Selain itu, BGTK NTB tengah menyiapkan pilihan konten pembelajaran digital agar perangkat yang telah sekolah terima dapat langsung dimanfaatkan dalam proses belajar mengajar.
Meski masih terdapat sekolah pedalaman yang belum optimal, Wirman menilai banyak guru NTB telah memiliki kemampuan literasi digital yang baik.
“Memang di titik tertentu di sekolah pedalaman ada yang belum, tetapi banyak guru yang sudah cakap dalam literasi digital.
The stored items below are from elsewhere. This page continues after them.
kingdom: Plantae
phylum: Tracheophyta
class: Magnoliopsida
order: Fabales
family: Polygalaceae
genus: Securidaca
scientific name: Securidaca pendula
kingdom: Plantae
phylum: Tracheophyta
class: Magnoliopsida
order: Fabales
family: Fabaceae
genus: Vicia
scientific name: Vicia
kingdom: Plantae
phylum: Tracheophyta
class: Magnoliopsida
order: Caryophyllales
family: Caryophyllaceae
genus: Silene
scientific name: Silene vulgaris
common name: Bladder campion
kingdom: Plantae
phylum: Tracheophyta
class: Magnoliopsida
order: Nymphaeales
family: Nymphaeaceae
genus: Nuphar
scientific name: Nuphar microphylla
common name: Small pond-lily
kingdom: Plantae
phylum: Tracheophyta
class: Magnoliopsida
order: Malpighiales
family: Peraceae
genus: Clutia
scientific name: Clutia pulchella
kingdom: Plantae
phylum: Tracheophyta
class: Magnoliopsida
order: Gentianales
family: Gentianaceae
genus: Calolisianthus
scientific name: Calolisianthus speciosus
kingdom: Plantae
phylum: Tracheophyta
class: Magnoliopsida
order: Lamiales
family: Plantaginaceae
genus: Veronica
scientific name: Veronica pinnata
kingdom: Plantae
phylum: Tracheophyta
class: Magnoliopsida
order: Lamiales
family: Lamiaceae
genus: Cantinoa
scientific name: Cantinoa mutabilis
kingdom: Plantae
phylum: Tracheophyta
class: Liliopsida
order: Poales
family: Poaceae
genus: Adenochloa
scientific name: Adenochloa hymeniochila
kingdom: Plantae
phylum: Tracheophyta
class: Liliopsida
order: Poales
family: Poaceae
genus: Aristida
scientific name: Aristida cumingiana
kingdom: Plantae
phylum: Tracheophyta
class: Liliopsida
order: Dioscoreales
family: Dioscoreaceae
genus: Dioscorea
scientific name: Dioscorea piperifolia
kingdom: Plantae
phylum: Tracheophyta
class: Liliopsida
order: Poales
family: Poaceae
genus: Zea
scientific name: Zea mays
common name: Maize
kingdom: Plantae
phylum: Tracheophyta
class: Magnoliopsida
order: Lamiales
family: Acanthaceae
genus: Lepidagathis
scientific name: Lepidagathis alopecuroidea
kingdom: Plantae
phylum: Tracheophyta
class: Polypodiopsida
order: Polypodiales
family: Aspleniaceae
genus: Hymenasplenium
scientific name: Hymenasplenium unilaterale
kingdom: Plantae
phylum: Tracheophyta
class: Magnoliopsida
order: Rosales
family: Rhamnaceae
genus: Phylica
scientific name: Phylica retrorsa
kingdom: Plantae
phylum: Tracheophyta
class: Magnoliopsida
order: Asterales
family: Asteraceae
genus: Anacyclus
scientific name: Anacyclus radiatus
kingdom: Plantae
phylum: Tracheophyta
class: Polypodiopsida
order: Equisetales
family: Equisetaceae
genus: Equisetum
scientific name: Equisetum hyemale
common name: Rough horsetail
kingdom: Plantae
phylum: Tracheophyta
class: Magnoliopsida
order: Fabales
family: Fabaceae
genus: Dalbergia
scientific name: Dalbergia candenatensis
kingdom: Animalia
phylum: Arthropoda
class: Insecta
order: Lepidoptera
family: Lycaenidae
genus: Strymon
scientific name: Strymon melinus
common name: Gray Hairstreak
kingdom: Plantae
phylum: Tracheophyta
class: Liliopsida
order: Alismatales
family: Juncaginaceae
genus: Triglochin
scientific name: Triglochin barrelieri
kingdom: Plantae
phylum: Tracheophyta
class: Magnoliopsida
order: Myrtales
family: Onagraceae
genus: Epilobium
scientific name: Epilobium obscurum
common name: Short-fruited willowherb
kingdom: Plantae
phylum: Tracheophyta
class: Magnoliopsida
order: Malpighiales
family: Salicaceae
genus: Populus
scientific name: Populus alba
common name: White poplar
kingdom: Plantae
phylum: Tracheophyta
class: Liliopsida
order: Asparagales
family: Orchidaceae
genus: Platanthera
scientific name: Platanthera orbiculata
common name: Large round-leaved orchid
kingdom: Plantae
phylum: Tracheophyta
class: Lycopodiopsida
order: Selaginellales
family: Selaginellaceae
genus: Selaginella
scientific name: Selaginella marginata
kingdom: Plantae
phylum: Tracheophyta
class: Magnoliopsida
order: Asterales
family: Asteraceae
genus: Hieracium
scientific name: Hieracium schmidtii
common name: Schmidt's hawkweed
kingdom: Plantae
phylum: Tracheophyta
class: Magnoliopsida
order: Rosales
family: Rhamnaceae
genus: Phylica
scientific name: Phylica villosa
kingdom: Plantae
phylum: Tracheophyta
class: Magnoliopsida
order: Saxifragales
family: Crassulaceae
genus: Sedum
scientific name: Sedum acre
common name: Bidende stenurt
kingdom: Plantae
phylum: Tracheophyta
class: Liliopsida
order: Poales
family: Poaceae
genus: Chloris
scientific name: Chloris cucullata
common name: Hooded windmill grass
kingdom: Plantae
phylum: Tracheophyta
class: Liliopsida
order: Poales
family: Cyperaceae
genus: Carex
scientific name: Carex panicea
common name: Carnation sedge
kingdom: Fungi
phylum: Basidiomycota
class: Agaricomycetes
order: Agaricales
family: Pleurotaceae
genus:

Itu yang kita dorong,” katanya.
Ia menambahkan, sejak penerimaan perangkat terakhir pada Desember 2025 lalu, distribusi IFP tidak hanya menyasar sekolah formal, tetapi juga lembaga pendidikan nonformal.
“Tidak hanya sekolah formal. Oenerima PID/IFP ini juga dari sekolah nonformal yang memiliki paket C dan kelas pembelajaran setara sekolah formal,” tambahnya.